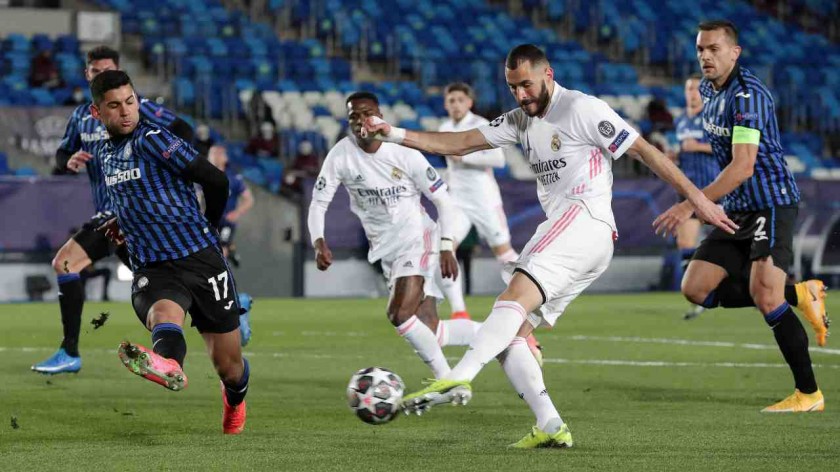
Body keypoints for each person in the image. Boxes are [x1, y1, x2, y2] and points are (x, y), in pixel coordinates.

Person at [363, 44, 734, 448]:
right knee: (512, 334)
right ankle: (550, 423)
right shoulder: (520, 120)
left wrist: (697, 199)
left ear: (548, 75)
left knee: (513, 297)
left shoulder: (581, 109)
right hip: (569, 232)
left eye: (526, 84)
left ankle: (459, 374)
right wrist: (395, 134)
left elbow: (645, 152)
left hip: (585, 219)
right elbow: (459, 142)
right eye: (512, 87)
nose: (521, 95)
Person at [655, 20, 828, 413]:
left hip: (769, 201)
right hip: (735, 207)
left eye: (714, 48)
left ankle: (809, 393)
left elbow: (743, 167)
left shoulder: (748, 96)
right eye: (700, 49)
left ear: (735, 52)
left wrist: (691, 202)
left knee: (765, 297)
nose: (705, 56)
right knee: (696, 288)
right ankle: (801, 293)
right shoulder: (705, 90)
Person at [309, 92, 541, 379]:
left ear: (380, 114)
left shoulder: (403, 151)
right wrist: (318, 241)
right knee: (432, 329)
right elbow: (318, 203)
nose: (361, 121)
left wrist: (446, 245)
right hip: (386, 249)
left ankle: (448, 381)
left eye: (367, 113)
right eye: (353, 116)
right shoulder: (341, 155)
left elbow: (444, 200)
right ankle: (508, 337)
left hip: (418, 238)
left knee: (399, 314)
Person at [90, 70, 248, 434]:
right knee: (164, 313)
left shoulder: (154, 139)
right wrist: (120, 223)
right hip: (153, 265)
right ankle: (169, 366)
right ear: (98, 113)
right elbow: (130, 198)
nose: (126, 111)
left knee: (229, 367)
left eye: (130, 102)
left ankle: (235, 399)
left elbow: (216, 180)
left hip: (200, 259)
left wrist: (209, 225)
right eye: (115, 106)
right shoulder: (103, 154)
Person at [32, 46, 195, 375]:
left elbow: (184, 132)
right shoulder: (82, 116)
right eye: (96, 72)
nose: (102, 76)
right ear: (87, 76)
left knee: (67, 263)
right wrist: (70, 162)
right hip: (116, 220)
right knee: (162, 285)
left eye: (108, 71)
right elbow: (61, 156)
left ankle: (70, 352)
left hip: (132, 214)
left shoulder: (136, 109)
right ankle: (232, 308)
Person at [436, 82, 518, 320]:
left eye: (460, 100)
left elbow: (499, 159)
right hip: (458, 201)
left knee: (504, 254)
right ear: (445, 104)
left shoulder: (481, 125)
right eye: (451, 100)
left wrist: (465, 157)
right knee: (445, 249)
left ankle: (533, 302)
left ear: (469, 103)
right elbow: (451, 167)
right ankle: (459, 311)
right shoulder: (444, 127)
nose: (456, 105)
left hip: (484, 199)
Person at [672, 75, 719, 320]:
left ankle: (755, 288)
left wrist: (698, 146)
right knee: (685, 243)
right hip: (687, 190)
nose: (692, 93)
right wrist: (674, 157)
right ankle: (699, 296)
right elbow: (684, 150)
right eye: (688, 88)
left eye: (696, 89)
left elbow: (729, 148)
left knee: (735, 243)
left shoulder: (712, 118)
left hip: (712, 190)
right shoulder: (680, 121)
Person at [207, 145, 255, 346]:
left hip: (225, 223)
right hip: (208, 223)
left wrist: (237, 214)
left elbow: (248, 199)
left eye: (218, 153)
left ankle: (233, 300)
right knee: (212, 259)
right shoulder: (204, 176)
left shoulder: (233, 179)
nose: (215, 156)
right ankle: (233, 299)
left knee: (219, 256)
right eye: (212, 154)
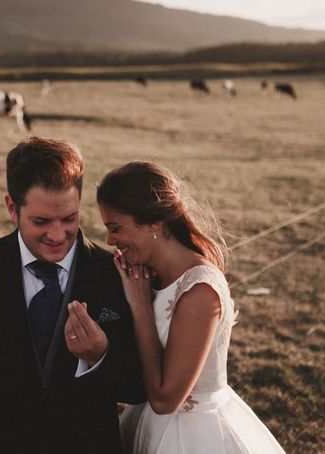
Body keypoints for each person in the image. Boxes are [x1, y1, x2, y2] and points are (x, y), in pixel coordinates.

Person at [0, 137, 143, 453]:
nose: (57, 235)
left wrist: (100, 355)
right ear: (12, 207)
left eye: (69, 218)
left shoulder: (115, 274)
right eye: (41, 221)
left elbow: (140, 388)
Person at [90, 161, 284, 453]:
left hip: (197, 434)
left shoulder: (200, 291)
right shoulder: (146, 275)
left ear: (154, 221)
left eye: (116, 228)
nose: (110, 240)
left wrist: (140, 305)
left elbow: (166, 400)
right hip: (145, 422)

^^^^^^^^^^^^^^^^

◆ Work to be completed ◆
In the listing above, find the line containing "left ankle: (755, 288)" and the line containing "left shoulder: (712, 118)", then retype both and every line between them exactly, with nothing else.

◆ Exercise answer ◆
left ankle: (755, 288)
left wrist: (698, 146)
right knee: (685, 243)
right hip: (687, 190)
nose: (692, 93)
right wrist: (674, 157)
right ankle: (699, 296)
right elbow: (684, 150)
right eye: (688, 88)
left eye: (696, 89)
left elbow: (729, 148)
left knee: (735, 243)
left shoulder: (712, 118)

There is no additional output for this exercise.